_Problem statement_. Leaving out any pictures, print the entries that follow exactly as they stand.

[Start of section]

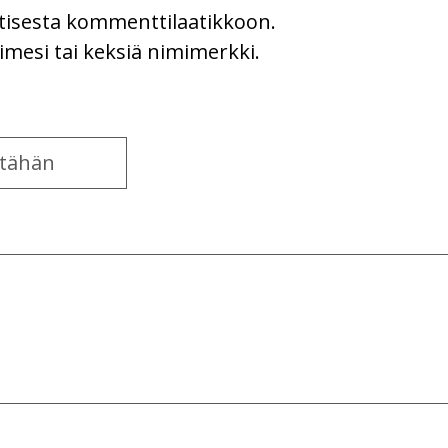
uutisesta kommenttilaatikkoon.
imesi tai keksiä nimimerkki.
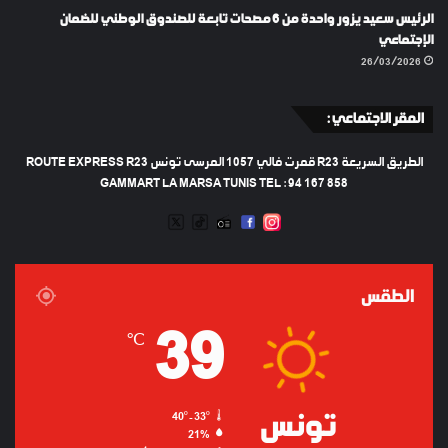
الرئيس سعيد يزور واحدة من 6 مصحات تابعة للصندوق الوطني للضمان
الإجتماعي
26/03/2026
المقر الاجتماعي :
الطريق السريعة R23 قمرت فالي 1057 المرسى تونس ROUTE EXPRESS R23
GAMMART LA MARSA TUNIS TEL : 94 167 858
TWEETER
TIKTOK
FACEBOOK
RADIO
INSTAGRAM
ARTIFICIEL
الطقس
39
℃
تونس
40º - 33º
21%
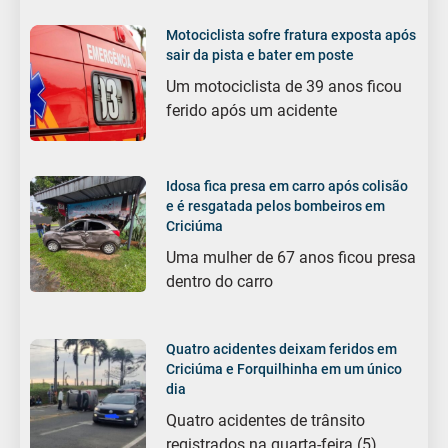
Motociclista sofre fratura exposta após
sair da pista e bater em poste
Um motociclista de 39 anos ficou
ferido após um acidente
Idosa fica presa em carro após colisão
e é resgatada pelos bombeiros em
Criciúma
Uma mulher de 67 anos ficou presa
dentro do carro
Quatro acidentes deixam feridos em
Criciúma e Forquilhinha em um único
dia
Quatro acidentes de trânsito
registrados na quarta-feira (5)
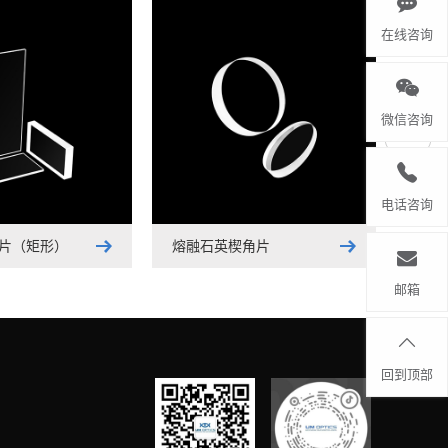
在线咨询
微信咨询
电话咨询
片（矩形）
熔融石英楔角片
K9
邮箱
回到顶部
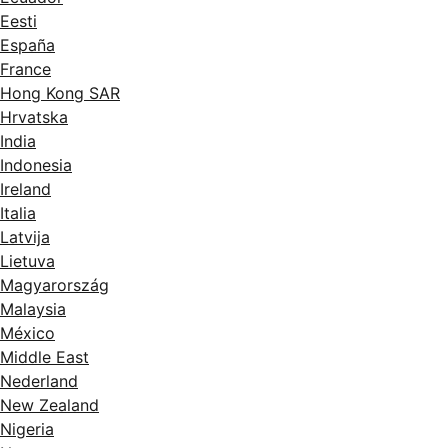
Eesti
España
France
Hong Kong SAR
Hrvatska
India
Indonesia
Ireland
Italia
Latvija
Lietuva
Magyarország
Malaysia
México
Middle East
Nederland
New Zealand
Nigeria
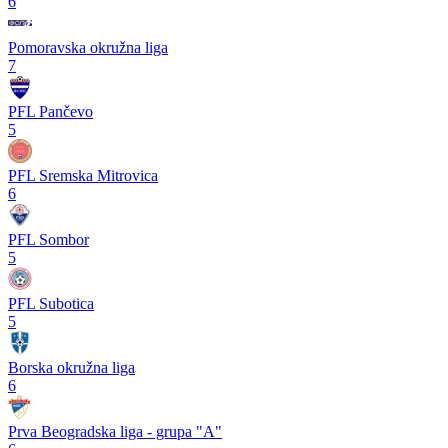
6
Pomoravska okružna liga
7
PFL Pančevo
5
PFL Sremska Mitrovica
6
PFL Sombor
5
PFL Subotica
5
Borska okružna liga
6
Prva Beogradska liga - grupa "A"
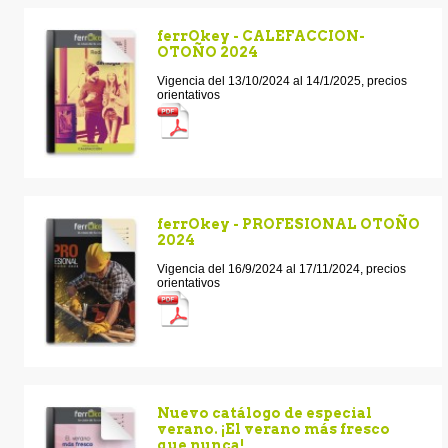
ferrOkey - CALEFACCION-
OTOÑO 2024
Vigencia del 13/10/2024 al 14/1/2025, precios
orientativos
ferrOkey - PROFESIONAL OTOÑO
2024
Vigencia del 16/9/2024 al 17/11/2024, precios
orientativos
Nuevo catálogo de especial
verano. ¡El verano más fresco
que nunca!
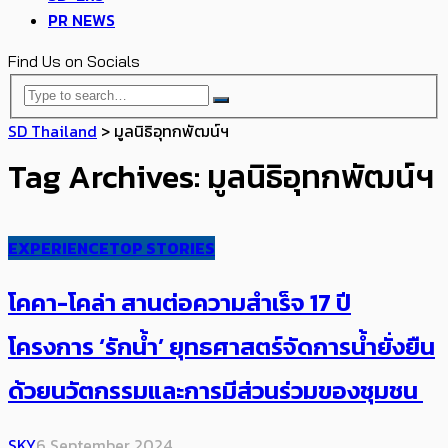
PR NEWS
Find Us on Socials
SD Thailand
>
มูลนิธิอุทกพัฒน์ฯ
Tag Archives: มูลนิธิอุทกพัฒน์ฯ
EXPERIENCE
TOP STORIES
โคคา-โคล่า สานต่อความสำเร็จ 17 ปี
โครงการ ‘รักน้ำ’ ​ยุทธศาสตร์จัดการน้ำยั่งยืน
ด้วยนวัตกรรมและการมีส่วนร่วมของชุมชน
SKY
6 September 2024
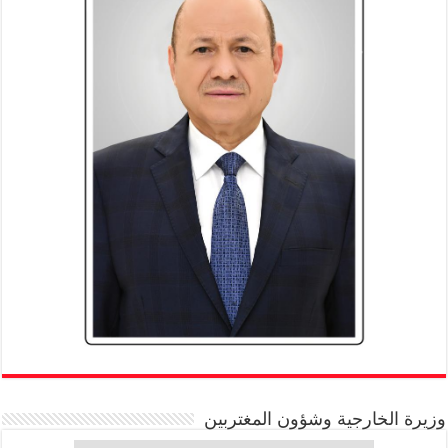
وزيرة الخارجية وشؤون المغتربين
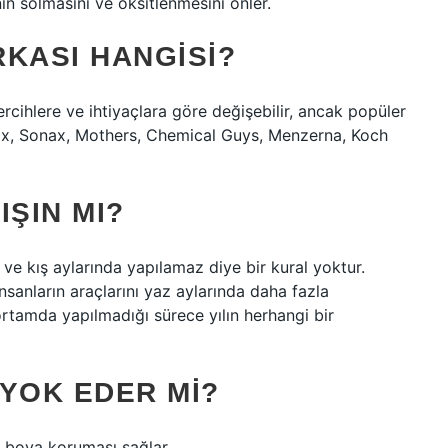
nın solmasını ve oksitlenmesini önler.
RKASI HANGISI?
tercihlere ve ihtiyaçlara göre değişebilir, ancak popüler
Wax, Sonax, Mothers, Chemical Guys, Menzerna, Koch
IŞIN MI?
 ve kış aylarında yapılamaz diye bir kural yoktur.
sanların araçlarını yaz aylarında daha fazla
ortamda yapılmadığı sürece yılın herhangi bir
 YOK EDER MI?
ve boya koruması sağlar.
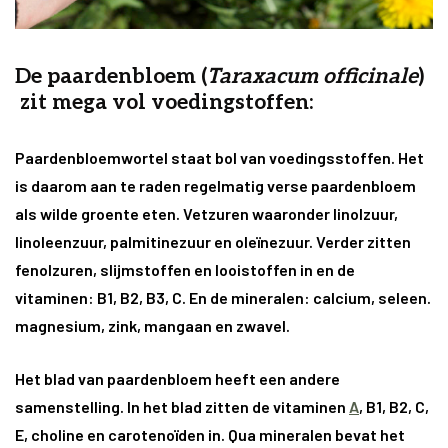
De paardenbloem (
Taraxacum officinale
)
zit mega vol voedingstoffen:
Paardenbloemwortel
staat bol van voedingsstoffen. Het
is daarom aan te raden regelmatig verse paardenbloem
als wilde groente eten. Vetzuren waaronder linolzuur,
linoleenzuur, palmitinezuur en oleïnezuur. Verder zitten
fenolzuren, slijmstoffen en looistoffen in en de
vitaminen: B1, B2, B3, C. En de mineralen: calcium, seleen.
magnesium, zink, mangaan en zwavel.
Het blad van paardenbloem
heeft een andere
samenstelling. In het blad zitten de vitaminen
A
, B1, B2, C,
E, choline en carotenoïden in. Qua mineralen bevat het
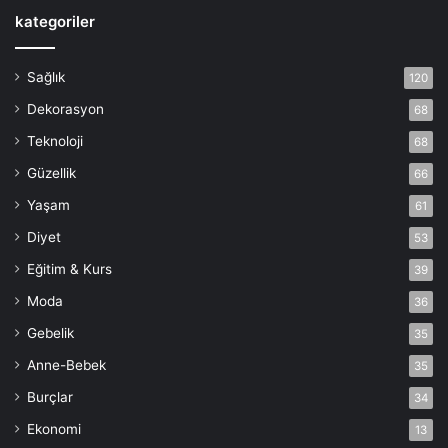
kategoriler
Sağlık
120
Dekorasyon
68
Teknoloji
68
Güzellik
66
Yaşam
61
Diyet
53
Eğitim & Kurs
39
Moda
36
Gebelik
35
Anne-Bebek
35
Burçlar
34
Ekonomi
13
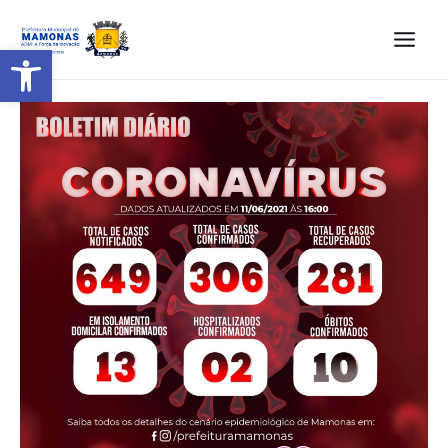
Barra de Ferramentas Aberta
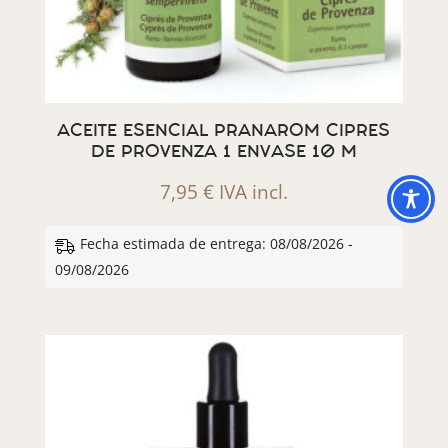
ACEITE ESENCIAL PRANAROM CIPRES
DE PROVENZA 1 ENVASE 10 M
7,95
€
IVA incl.
Fecha estimada de entrega: 08/08/2026 -
09/08/2026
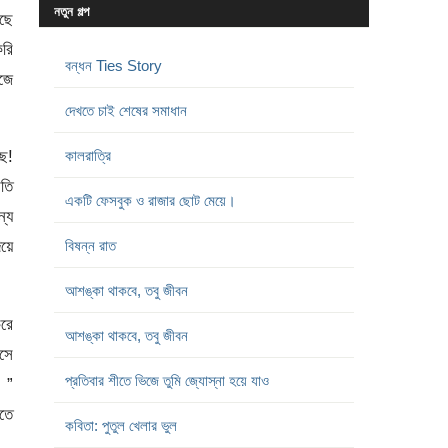
নতুন গল্প
ছে
করি
বন্ধন Ties Story
জে
দেখতে চাই শেষের সমাধান
ে!
কালরাত্রি
তি
একটি ফেসবুক ও রাজার ছোট মেয়ে।
্য
িয়ে
বিষন্ন রাত
আশঙ্কা থাকবে, তবু জীবন
রে
আশঙ্কা থাকবে, তবু জীবন
সে
প্রতিবার শীতে ভিজে তুমি জ্যোস্না হয়ে যাও
, ”
তে
কবিতা: পুতুল খেলার ভুল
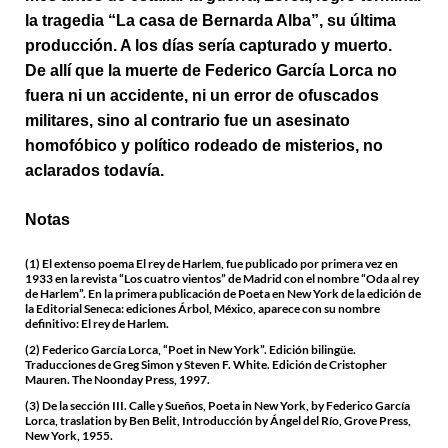
la tragedia “La casa de Bernarda Alba”, su última
producción. A los días sería capturado y muerto.
De allí que la muerte de Federico García Lorca no
fuera ni un accidente, ni un error de ofuscados
militares, sino al contrario fue un asesinato
homofóbico y político rodeado de misterios, no
aclarados todavía.
Notas
(1) El extenso poema El rey de Harlem, fue publicado por primera vez en
1933 en la revista “Los cuatro vientos” de Madrid con el nombre “Oda al rey
de Harlem”. En la primera publicación de Poeta en New York de la edición de
la Editorial Seneca: ediciones Árbol, México, aparece con su nombre
definitivo: El rey de Harlem.
(2) Federico García Lorca, “Poet in New York”. Edición bilingüe.
Traducciones de Greg Simon y Steven F. White. Edición de Cristopher
Mauren. The Noonday Press, 1997.
(3) De la sección III. Calle y Sueños, Poeta in New York, by Federico García
Lorca, traslation by Ben Belit, Introducción by Ángel del Río, Grove Press,
New York, 1955.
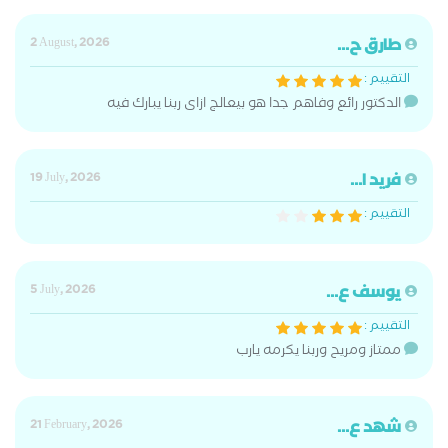
طارق ح...
2 August, 2026
التقييم :
الدكتور رائع وفاهم جدا هو بيعالج ازاى ربنا يبارك فيه
فريد ا...
19 July, 2026
التقييم :
يوسف ع...
5 July, 2026
التقييم :
ممتاز ومريح وربنا يكرمه يارب
شهد ع...
21 February, 2026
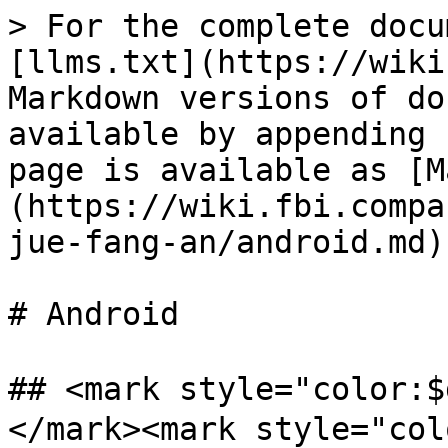
> For the complete docu
[llms.txt](https://wiki
Markdown versions of do
available by appending 
page is available as [M
(https://wiki.fbi.compa
jue-fang-an/android.md).
# Android

## <mark style="colo
</mark><mark style="col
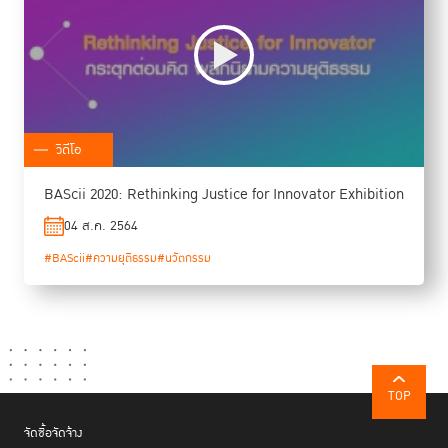
วิดีโอ
BAScii 2020: Rethinking Justice for Innovator Exhibition
04 ส.ค. 2564
#BAScii
#ความยุติธรรม
#นวัตกรรม
TOP
จัดซื้อจัดจ้าง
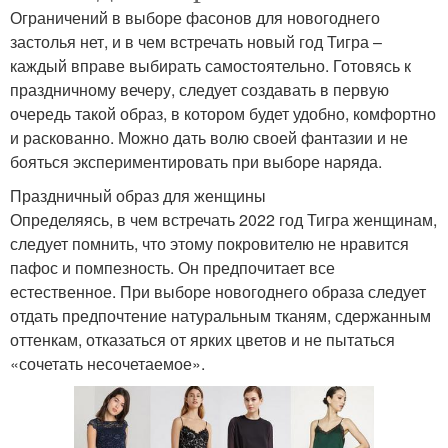
Ограничений в выборе фасонов для новогоднего
застолья нет, и в чем встречать новый год Тигра –
каждый вправе выбирать самостоятельно. Готовясь к
праздничному вечеру, следует создавать в первую
очередь такой образ, в котором будет удобно, комфортно
и раскованно. Можно дать волю своей фантазии и не
бояться экспериментировать при выборе наряда.
Праздничный образ для женщины
Определяясь, в чем встречать 2022 год Тигра женщинам,
следует помнить, что этому покровителю не нравится
пафос и помпезность. Он предпочитает все
естественное. При выборе новогоднего образа следует
отдать предпочтение натуральным тканям, сдержанным
оттенкам, отказаться от ярких цветов и не пытаться
«сочетать несочетаемое».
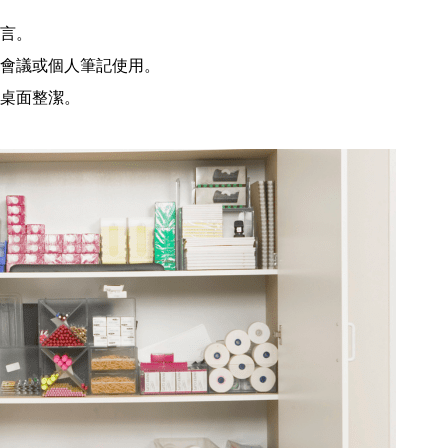
言。
會議或個人筆記使用。
桌面整潔。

[End of section]

_Task response_.
uutisesta kommenttilaatikkoon.
imesi tai keksiä nimimerkki.
الرئيس سعيد يزور واحدة من 6 مصحات تابعة للصندوق الوطني للضمان
الإجتماعي
26/03/2026
المقر الاجتماعي :
الطريق السريعة R23 قمرت فالي 1057 المرسى تونس ROUTE EXPRESS R23
GAMMART LA MARSA TUNIS TEL : 94 167 858
TWEETER
TIKTOK
FACEBOOK
RADIO
INSTAGRAM
ARTIFICIEL
الطقس
39
℃
تونس
40º - 33º
21%
Motociclista sofre fratura exposta após
sair da pista e bater em poste
Um motociclista de 39 anos ficou
ferido após um acidente
Idosa fica presa em carro após colisão
e é resgatada pelos bombeiros em
Criciúma
Uma mulher de 67 anos ficou presa
dentro do carro
Quatro acidentes deixam feridos em
Criciúma e Forquilhinha em um único
dia
Quatro acidentes de trânsito
registrados na quarta-feira (5)
在线咨询
微信咨询
电话咨询
片（矩形）
熔融石英楔角片
K9
邮箱
回到顶部
Eesti
España
France
Hong Kong SAR
Hrvatska
India
Indonesia
Ireland
Italia
Latvija
Lietuva
Magyarország
Malaysia
México
Middle East
Nederland
New Zealand
Nigeria
6
Pomoravska okružna liga
7
PFL Pančevo
5
PFL Sremska Mitrovica
6
PFL Sombor
5
PFL Subotica
5
Borska okružna liga
6
Prva Beogradska liga - grupa "A"
ferrOkey - CALEFACCION-
OTOÑO 2024
Vigencia del 13/10/2024 al 14/1/2025, precios
orientativos
ferrOkey - PROFESIONAL OTOÑO
2024
Vigencia del 16/9/2024 al 17/11/2024, precios
orientativos
Nuevo catálogo de especial
verano. ¡El verano más fresco
que nunca!
PR NEWS
Find Us on Socials
SD Thailand
>
มูลนิธิอุทกพัฒน์ฯ
Tag Archives: มูลนิธิอุทกพัฒน์ฯ
EXPERIENCE
TOP STORIES
โคคา-โคล่า สานต่อความสำเร็จ 17 ปี
โครงการ ‘รักน้ำ’ ​ยุทธศาสตร์จัดการน้ำยั่งยืน
ด้วยนวัตกรรมและการมีส่วนร่วมของชุมชน
SKY
6 September 2024
وزيرة الخارجية وشؤون المغتربين
nın solmasını ve oksitlenmesini önler.
RKASI HANGISI?
tercihlere ve ihtiyaçlara göre değişebilir, ancak popüler
Wax, Sonax, Mothers, Chemical Guys, Menzerna, Koch
IŞIN MI?
 ve kış aylarında yapılamaz diye bir kural yoktur.
sanların araçlarını yaz aylarında daha fazla
ortamda yapılmadığı sürece yılın herhangi bir
 YOK EDER MI?
ve boya koruması sağlar.
De paardenbloem (
Taraxacum officinale
)
zit mega vol voedingstoffen:
Paardenbloemwortel
staat bol van voedingsstoffen. Het
is daarom aan te raden regelmatig verse paardenbloem
als wilde groente eten. Vetzuren waaronder linolzuur,
linoleenzuur, palmitinezuur en oleïnezuur. Verder zitten
fenolzuren, slijmstoffen en looistoffen in en de
vitaminen: B1, B2, B3, C. En de mineralen: calcium, seleen.
magnesium, zink, mangaan en zwavel.
Het blad van paardenbloem
heeft een andere
samenstelling. In het blad zitten de vitaminen
A
, B1, B2, C,
E, choline en carotenoïden in. Qua mineralen bevat het
kategoriler
Sağlık
120
Dekorasyon
68
Teknoloji
68
Güzellik
66
Yaşam
61
Diyet
53
Eğitim & Kurs
39
Moda
36
Gebelik
35
Anne-Bebek
35
Burçlar
34
Ekonomi
13
Barra de Ferramentas Aberta
ACEITE ESENCIAL PRANAROM CIPRES
DE PROVENZA 1 ENVASE 10 M
7,95
€
IVA incl.
Fecha estimada de entrega: 08/08/2026 -
09/08/2026
নতুন গল্প
ছে
করি
বন্ধন Ties Story
জে
দেখতে চাই শেষের সমাধান
ে!
কালরাত্রি
তি
একটি ফেসবুক ও রাজার ছোট মেয়ে।
্য
িয়ে
বিষন্ন রাত
আশঙ্কা থাকবে, তবু জীবন
রে
আশঙ্কা থাকবে, তবু জীবন
সে
প্রতিবার শীতে ভিজে তুমি জ্যোস্না হয়ে যাও
, ”
তে
কবিতা: পুতুল খেলার ভুল
la tragedia “La casa de Bernarda Alba”, su última
producción. A los días sería capturado y muerto.
De allí que la muerte de Federico García Lorca no
fuera ni un accidente, ni un error de ofuscados
militares, sino al contrario fue un asesinato
homofóbico y político rodeado de misterios, no
aclarados todavía.
Notas
(1) El extenso poema El rey de Harlem, fue publicado por primera vez en
1933 en la revista “Los cuatro vientos” de Madrid con el nombre “Oda al rey
de Harlem”. En la primera publicación de Poeta en New York de la edición de
la Editorial Seneca: ediciones Árbol, México, aparece con su nombre
definitivo: El rey de Harlem.
(2) Federico García Lorca, “Poet in New York”. Edición bilingüe.
Traducciones de Greg Simon y Steven F. White. Edición de Cristopher
Mauren. The Noonday Press, 1997.
(3) De la sección III. Calle y Sueños, Poeta in New York, by Federico García
Lorca, traslation by Ben Belit, Introducción by Ángel del Río, Grove Press,
New York, 1955.
طارق ح...
2 August, 2026
التقييم :
الدكتور رائع وفاهم جدا هو بيعالج ازاى ربنا يبارك فيه
فريد ا...
19 July, 2026
التقييم :
يوسف ع...
5 July, 2026
التقييم :
ممتاز ومريح وربنا يكرمه يارب
شهد ع...
21 February, 2026
> For the complete docu
[llms.txt](https://wiki
Markdown versions of do
available by appending 
page is available as [M
(https://wiki.fbi.compa
jue-fang-an/android.md).
# Android

## <mark style="colo
</mark><mark style="col
วิดีโอ
BAScii 2020: Rethinking Justice for Innovator Exhibition
04 ส.ค. 2564
#BAScii
#ความยุติธรรม
#นวัตกรรม
TOP
จัดซื้อจัดจ้าง
Ограничений в выборе фасонов для новогоднего
застолья нет, и в чем встречать новый год Тигра –
каждый вправе выбирать самостоятельно. Готовясь к
праздничному вечеру, следует создавать в первую
очередь такой образ, в котором будет удобно, комфортно
и раскованно. Можно дать волю своей фантазии и не
бояться экспериментировать при выборе наряда.
Праздничный образ для женщины
Определяясь, в чем встречать 2022 год Тигра женщинам,
следует помнить, что этому покровителю не нравится
пафос и помпезность. Он предпочитает все
естественное. При выборе новогоднего образа следует
отдать предпочтение натуральным тканям, сдержанным
оттенкам, отказаться от ярких цветов и не пытаться
«сочетать несочетаемое».
言。
會議或個人筆記使用。
桌面整潔。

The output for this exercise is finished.